A bundled, active speaker is a preconfigured package drawing in particular on the advantage of having its amp channels looking directly into their respective driver segments, as well as having minimized cable influence. It's also an easy plug-and-play solution. The room however is still a variable that needs attention as a separate measure, and you’re also left with accepting a choice of amps that mayn’t suit your preference if you actually had different options to go by and compare to each other. Actively amp choice is less critical, but it’s still a factor - both technically and subjectively.
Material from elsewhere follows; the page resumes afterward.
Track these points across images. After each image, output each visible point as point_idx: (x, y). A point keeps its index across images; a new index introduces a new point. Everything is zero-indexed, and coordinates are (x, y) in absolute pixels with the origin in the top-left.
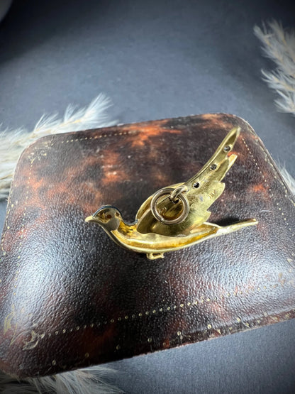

If you go outboard active you can have even better and more powerful amps. Although less power is generally needed actively for the same SPL compared to a passive scenario, not to mention providing power indendancy between the different driver segments where a more power hungry bass section will leave the HF segment unaffected (the same of course goes for a bundled config.), more power can come in handy for even lower distortion and more headroom.

You’ll have longer cables with outboard active, yes, but look at JBL’s prime monitor, the M2’s. They come sans passive crossover (safe perhaps a capacitor over the D2 driver for its protection), and with no built-in amp or electronic/digital crossover needs to be fed externally. JBL recommends the sibling company (owned by Harman) Crown I-Tech 5000HD with DSP, an off-the-shelf item that wasn’t in any way designed around the M2’s, but it has sufficient power (1,250W/8 ohm) and overall quality. Not a smaller version to the top section, no, but two similar 5000HD’s. Why wouldn’t JBL go bundled with their top monitor if it (supposedly) meant the world into über-specialized amp-driver integration with a differentiated amp topology approach? My guess: not only don’t they find it worth it, but on the contrary they may find it the preferred route qualitatively going outboard active with two similar amps for the best coherency, while giving the customer the option of other amp/DSP choices - cable influence be damned. As they say: forest for the trees..

@kota1 wrote:

Bryston has a line of active speakers, an outboard crossover that you can BYOA (bring your own amp). I know Bryston makes great amps but I would prefer a Sunfire 7400 or 7401. You can choose their outboard BAX-1 crossover OR (my preference) use their SP4 HT processor  for the crossovers and DSP.

https://bryston.com/active-loudspeakers/

Oh, I know their line of products as some of the few to currently offer an outboard active solution. More brands should follow their example instead of obstinately and dogmatically sticking to passive, and to stop thinking 'active' can only be a bundled approach. 

I often thought the same thing, it must have been a decision of the marketing dept.

If it even is it wouldn't have been without a clear signalling from engineering.